Image: Adelaide University
An emerging AI tool developed through an Adelaide-led research collaboration could help doctors detect signs of endometriosis from a single pelvic scan in milliseconds, potentially reducing lengthy diagnostic delays and the need for invasive surgery.
Called EndoFusion, the artificial intelligence framework produced results in just 18 milliseconds and correctly distinguished between positive and negative cases 83 per cent of the time during its latest testing.
The tool is being developed by IMAGENDO, an ongoing collaborative study led by Adelaide University researchers, and is designed to identify two common indicators of advanced endometriosis.
Endometriosis is a chronic condition in which tissue similar to the lining of the uterus grows elsewhere in the body.
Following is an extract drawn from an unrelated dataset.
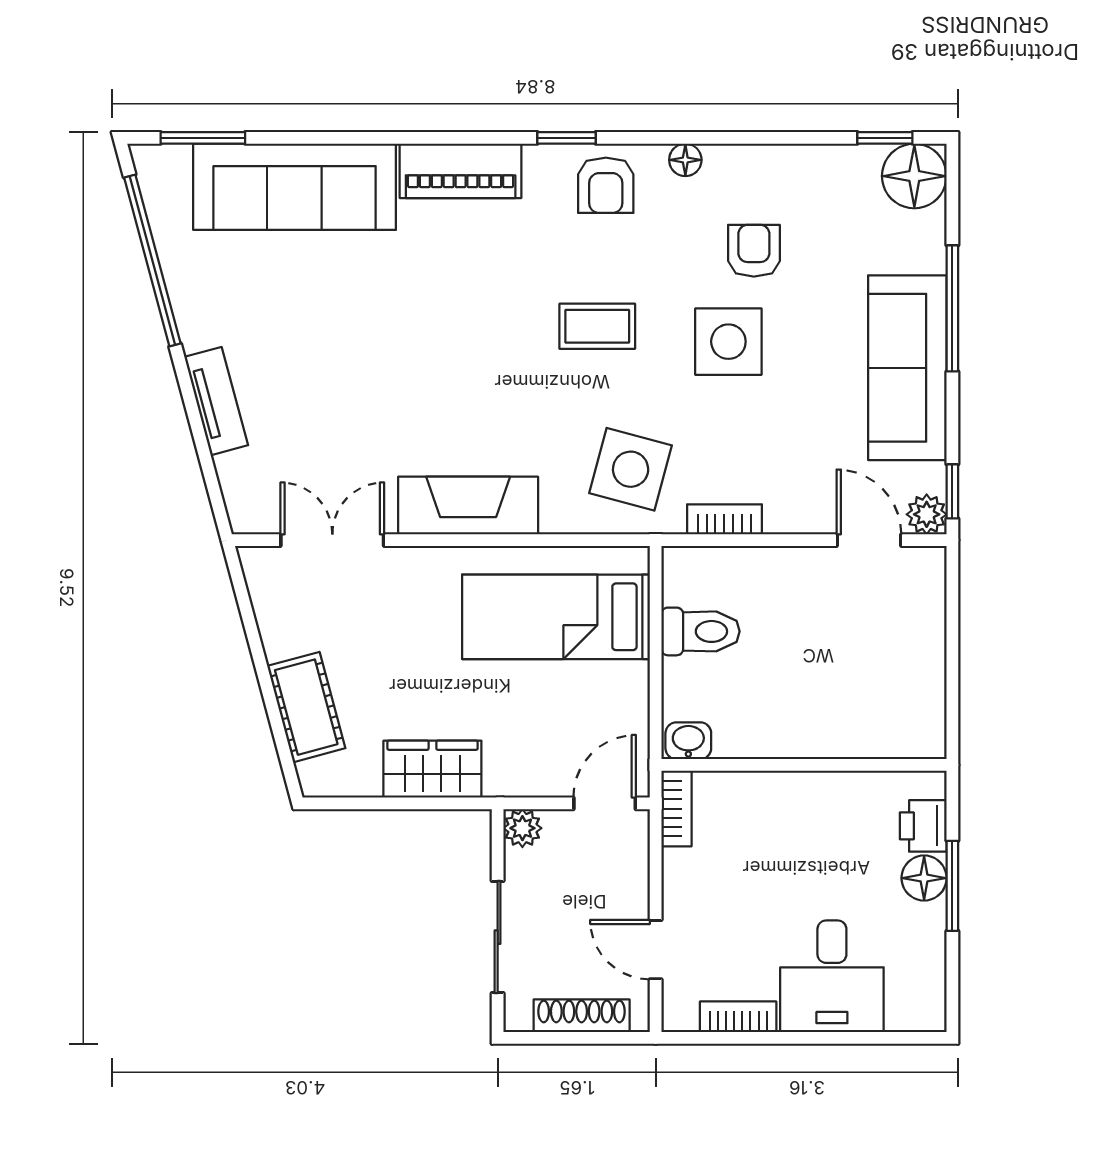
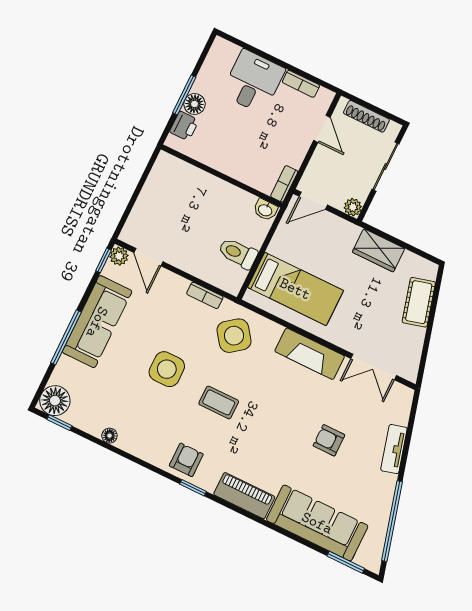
floor lamp: (685, 160) -> (109, 436), moved
armchair: (754, 251) -> (329, 440), moved, turned 90
side table: (631, 469) -> (234, 336), turned 38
It affects more than 190 million women worldwide and can cause severe abdominal pain, heavy periods, bloating, fatigue, anxiety and infertility.
Despite its prevalence, the condition can be difficult to diagnose. Patients can face years of uncertainty, with confirmation often requiring keyhole surgery to visually identify lesions.
MRI and ultrasound can help detect signs of the condition, but each method has different strengths and can be affected by factors including equipment costs and the experience of the person conducting the scan.
“Current scanning methods each have their own strengths when it comes to detecting two common markers that indicate the likelihood of endometriosis, and patients will often only have access to one of them,” study author Associate Professor Jodie Avery said.
“This means that some patients could be disadvantaged if they are scanned by the less optimal option for their particular signs.”
EndoFusion aims to address this gap by combining information gathered from both MRI and ultrasound imaging.
Researchers developed the framework using four datasets containing more than 9,000 female pelvic MRI scans and more than 800 transvaginal ultrasound sliding scans.
This allows the tool to draw on the strengths of both imaging methods while analysing a single scan, potentially giving clinicians a faster and more comprehensive way to identify signs of endometriosis.
Lead author Dr Yuan Zhang, from Adelaide University’s Robinson Research Institute and the Australian Institute for Machine Learning, said the framework outperformed competing models during the study.
“This is a positive step forward and moves us closer to a future where an AI tool can help clinicians to provide a faster, more accurate diagnosis without the need for surgery,” Dr Zhang said.
While the results are promising, EndoFusion remains in the early stages of development and is not yet being used as a standalone diagnostic tool in clinical practice.
Researchers will next expand the dataset to incorporate additional markers of endometriosis, with the aim of further improving its accuracy.
The team hopes clinicians may eventually be able to use the technology to help determine the likelihood of endometriosis from a single scan. Its multi-imaging approach could also inform future research into other conditions, including gynaecological disorders, prostate and breast cancers and fetal abnormalities.
The study involved researchers from Adelaide University, Flinders University, Benson Radiology, Omni Ultrasound and Gynaecological Care, the University of Surrey, McMaster University Medical Centre and Mohamed bin Zayed University of Artificial Intelligence.
The findings were recently published in Artificial Intelligence in Medicine.